Performance and Efficiency of Public and Private Hospitals in Papua New Guinea: Comparison of Stochastic Frontier and other Approaches of Measuring Efficiency Scores

Tuesday, June 25, 2019
Exhibit Hall C (Marriott Wardman Park Hotel)

Presenter: Mahmud Khan

Co-Authors: Xiaohui Hou; Ibrahim Demir; Rifat Haider; Olga PM Saweri

Economic growth of Papua New Guinea (PNG) declined from an average rate of 9% during 2012-2015 to less than 2.5% since 2015. Slowing of the economy has been associated with lowering of total health expenditure per capita. With the decline in economic support, it has become even more important for PNG to ensure efficient use of available health care resources.
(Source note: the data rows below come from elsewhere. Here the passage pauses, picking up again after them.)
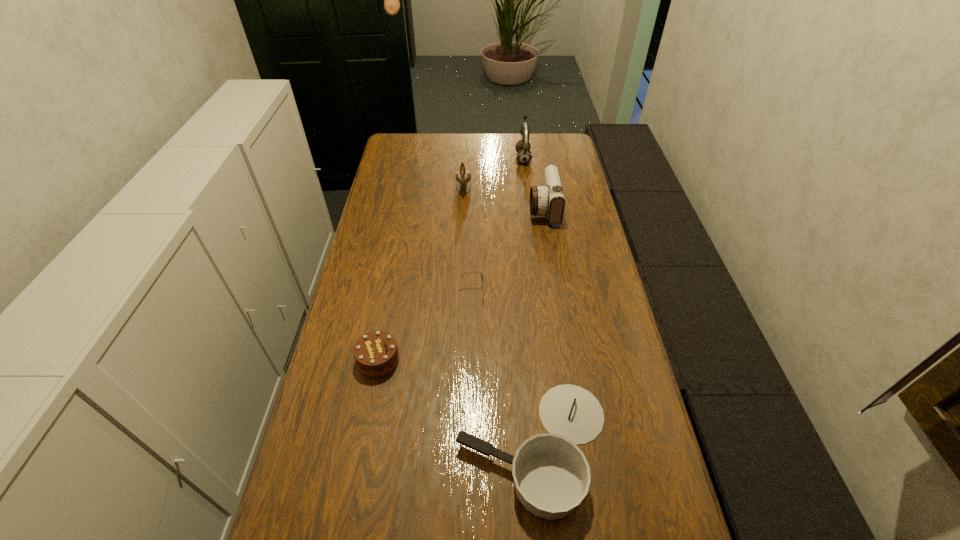
This screenshot has height=540, width=960. Identify the location of vacant area located on the ear pads of the farthest object. (444, 158).

Where is `vacant area situated 0.180m at the face of the bird`? The image size is (960, 540). vacant area situated 0.180m at the face of the bird is located at coordinates (462, 230).

Identify the location of vacant space located on the surface of the camcorder. (484, 209).

Where is `free space located 0.110m on the surface of the camcorder`? free space located 0.110m on the surface of the camcorder is located at coordinates (499, 209).

Where is `blank space located 0.370m on the surface of the camcorder`? The image size is (960, 540). blank space located 0.370m on the surface of the camcorder is located at coordinates (430, 209).

Image resolution: width=960 pixels, height=540 pixels. I want to click on free space located on the front of the chocolate cake, so click(x=368, y=417).

Where is `blank area located in front of the lenses of the sunglasses`? This screenshot has height=540, width=960. blank area located in front of the lenses of the sunglasses is located at coordinates (595, 293).

The width and height of the screenshot is (960, 540). What are the coordinates of `vacant space located 0.060m on the left of the nearest object` in the screenshot? It's located at (430, 447).

Where is `object at the far edge`? object at the far edge is located at coordinates (524, 156).

Find the location of a particular element. object at the left edge is located at coordinates (376, 353).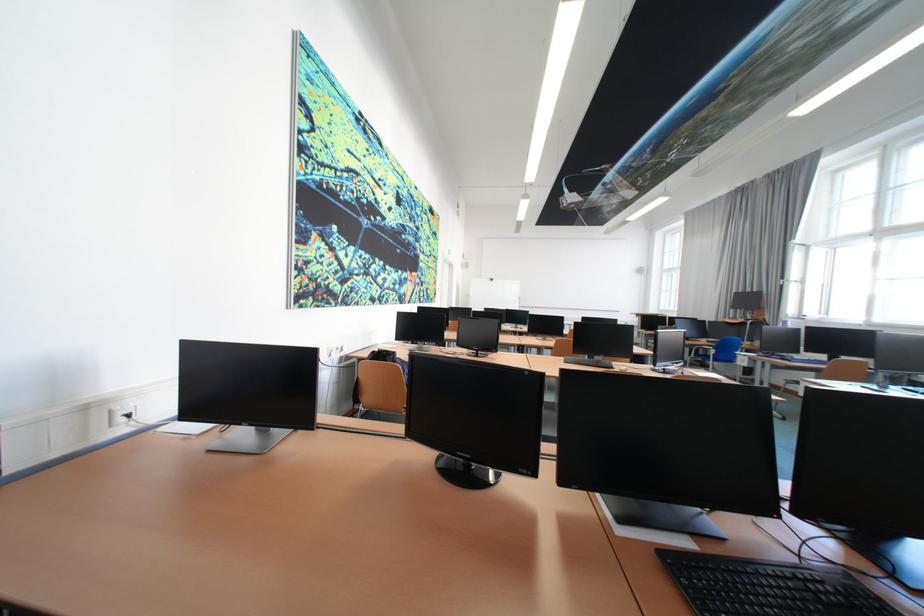
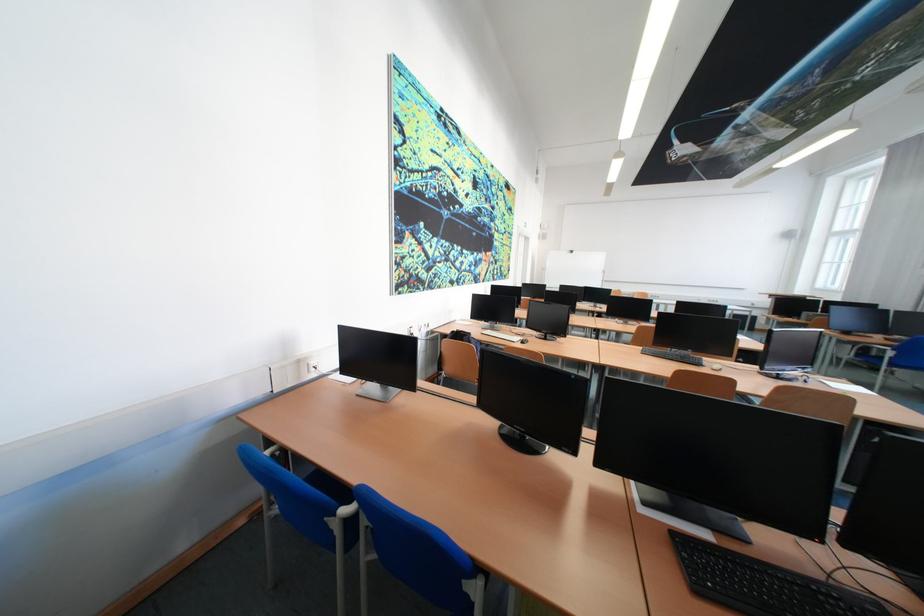
Question: The images are taken continuously from a first-person perspective. In which direction are you moving?

Choices:
 (A) Left
 (B) Right
 (C) Forward
 (D) Backward

Answer: (D)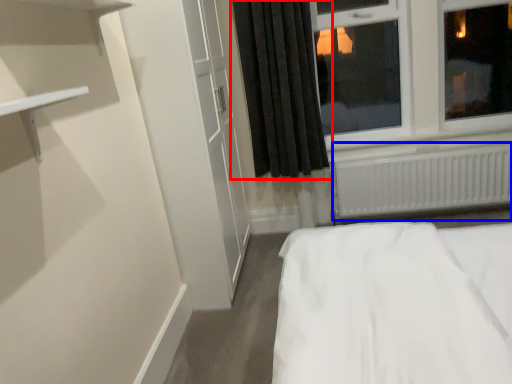
Question: Which of the following is the closest to the observer, curtain (highlighted by a red box) or radiator (highlighted by a blue box)?

Choices:
 (A) curtain
 (B) radiator

Answer: (A)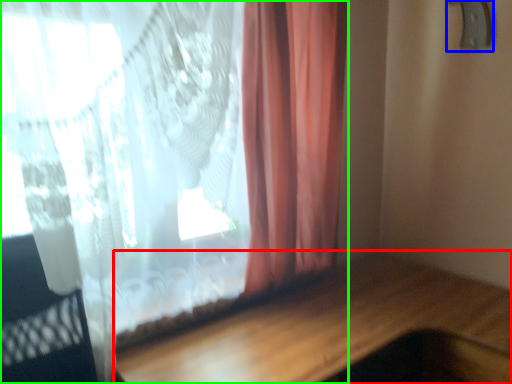
Question: Which object is positioned closest to table (highlighted by a red box)? Select from door handle (highlighted by a blue box) and curtain (highlighted by a green box).

Choices:
 (A) door handle
 (B) curtain

Answer: (B)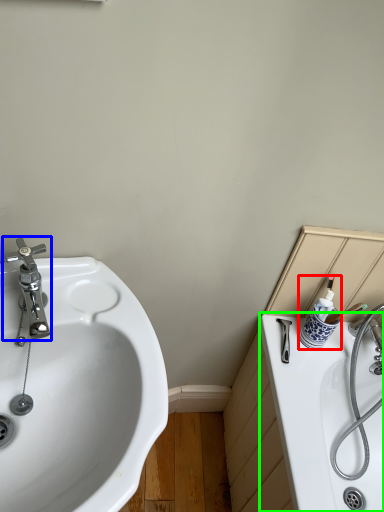
Question: Which object is positioned farthest from toiletry (highlighted by a red box)? Select from tap (highlighted by a blue box) and bath (highlighted by a green box).

Choices:
 (A) tap
 (B) bath

Answer: (A)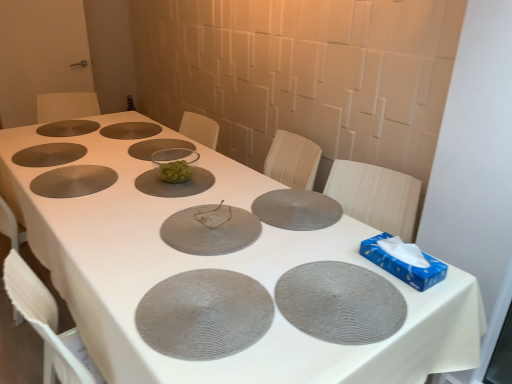
At what (x,y) coordinates should I click in order to perform the action: click on unoccupied area behind green glass bowl at center. Please return your answer as a coordinate pair (x, y). The height and width of the screenshot is (384, 512). Looking at the image, I should click on (189, 158).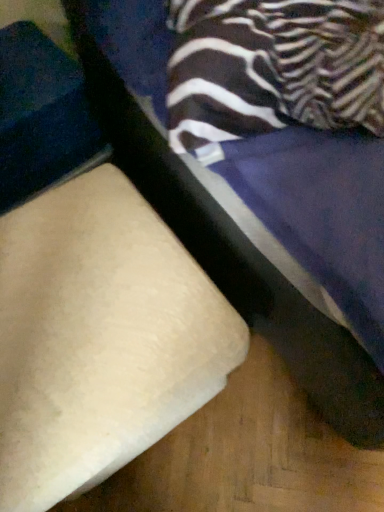
Question: In terms of width, does beige fabric cushion at lower left, which ranks as the second furniture in right-to-left order, look wider or thinner when compared to beige fabric ottoman at lower left, the first furniture in the right-to-left sequence?

Choices:
 (A) wide
 (B) thin

Answer: (B)

Question: From the image's perspective, is beige fabric cushion at lower left, which ranks as the second furniture in right-to-left order, located above or below beige fabric ottoman at lower left, which appears as the 2th furniture when viewed from the left?

Choices:
 (A) below
 (B) above

Answer: (A)

Question: Considering their positions, is beige fabric cushion at lower left, which ranks as the second furniture in right-to-left order, located in front of or behind beige fabric ottoman at lower left, the first furniture in the right-to-left sequence?

Choices:
 (A) front
 (B) behind

Answer: (B)

Question: Is beige fabric ottoman at lower left, which appears as the 2th furniture when viewed from the left, to the left or to the right of beige fabric cushion at lower left, which is the 1th furniture in left-to-right order, in the image?

Choices:
 (A) left
 (B) right

Answer: (B)

Question: Is beige fabric ottoman at lower left, the first furniture in the right-to-left sequence, bigger or smaller than beige fabric cushion at lower left, which ranks as the second furniture in right-to-left order?

Choices:
 (A) small
 (B) big

Answer: (B)

Question: From their relative heights in the image, would you say beige fabric ottoman at lower left, which appears as the 2th furniture when viewed from the left, is taller or shorter than beige fabric cushion at lower left, which ranks as the second furniture in right-to-left order?

Choices:
 (A) tall
 (B) short

Answer: (A)

Question: Choose the correct answer: Is beige fabric ottoman at lower left, the first furniture in the right-to-left sequence, inside beige fabric cushion at lower left, which ranks as the second furniture in right-to-left order, or outside it?

Choices:
 (A) inside
 (B) outside

Answer: (B)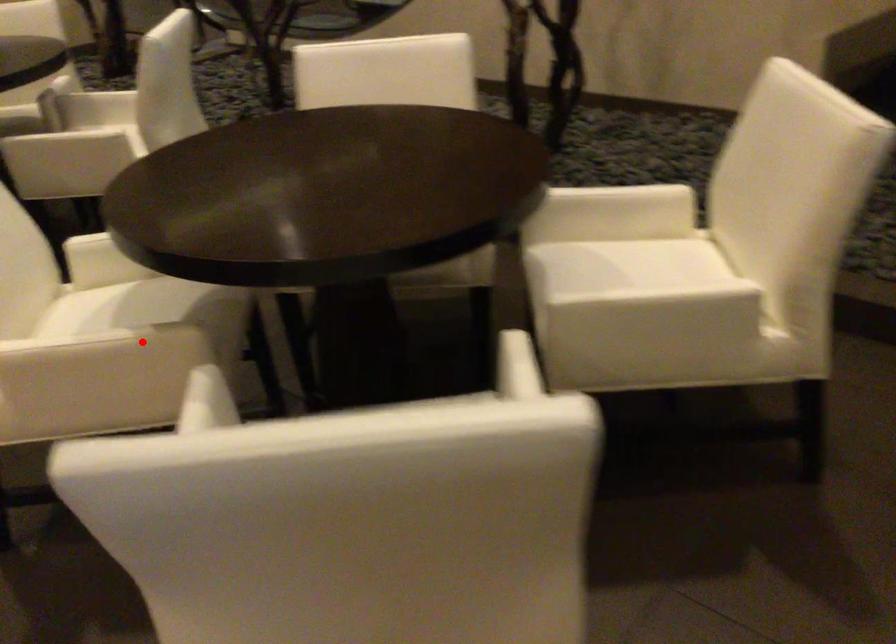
This study estimates efficiency and performance scores of secondary and tertiary health facilities in PNG and identifies policy-sensitive measures for improving hospital performance in an environment of declining resource availability.
Methodology: All upper level facilities (defined as level 5-7 facilities in PNG’s health system) operational at the time of the survey were selected for survey. Sixty mid-level (level 3-4) publicly-run and church-run facilities were selected from 11 provinces. Only the functional facilities were considered in the selection of facilities for the survey. Since Church-run facilities provide about 50% of services at this middle level, attempts were made to select equal number of publicly-run and church-run facilities. To measure the performance and efficiency of health facilities surveyed, a number of performance parameters were compared. Efficiency scores were estimated using both stochastic and non-stochastic approaches. Possible factors affecting efficiency and performance of facilities were also examined.
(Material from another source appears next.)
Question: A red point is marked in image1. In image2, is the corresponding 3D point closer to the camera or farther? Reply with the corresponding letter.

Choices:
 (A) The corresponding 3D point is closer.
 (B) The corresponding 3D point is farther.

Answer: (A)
Results: Bed occupancy rates were around 40% for Church-run and Publicly run secondary health facilities implying that 60% of beds at this level were vacant. Bed occupancy rates increase with increasing complexity of upper level facilities, reaching 80% for the national referral hospital. A number of other parameters such as cost per unit of output, output per clinical staff, input-output ratio, Lasso efficiency, etc. were compared. Stochastic frontier (SF) and DEA were also used to obtain efficiency scores. Both SF and DEA imply that the variability across facilities was due to random variations rather than any systematic variations. Constrained regression model and order-alpha approach generated efficiency scores for all facilities in the sample. Ownership status, facility size, geographic location, personnel mix, degree of autonomy of facility managers in terms of personnel and financial decision-making, etc.
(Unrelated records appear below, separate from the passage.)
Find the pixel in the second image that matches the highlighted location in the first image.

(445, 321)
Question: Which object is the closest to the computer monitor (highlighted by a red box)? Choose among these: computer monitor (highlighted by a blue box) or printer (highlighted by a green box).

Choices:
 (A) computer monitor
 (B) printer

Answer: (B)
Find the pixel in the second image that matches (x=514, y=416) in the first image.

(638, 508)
Conclusions: In general, larger hospitals turned out to be relatively more efficient compared to smaller hospitals. Larger hospitals show lower vacancy rates for allotted positions. Urban location of facilities allows them to provide significantly more services than others. Among the mid-level facilities, Church-run facilities performed better than public sector managed facilities. It appears that greater autonomy in terms of personnel decisions and financial management helps to improve efficiency and performance measures.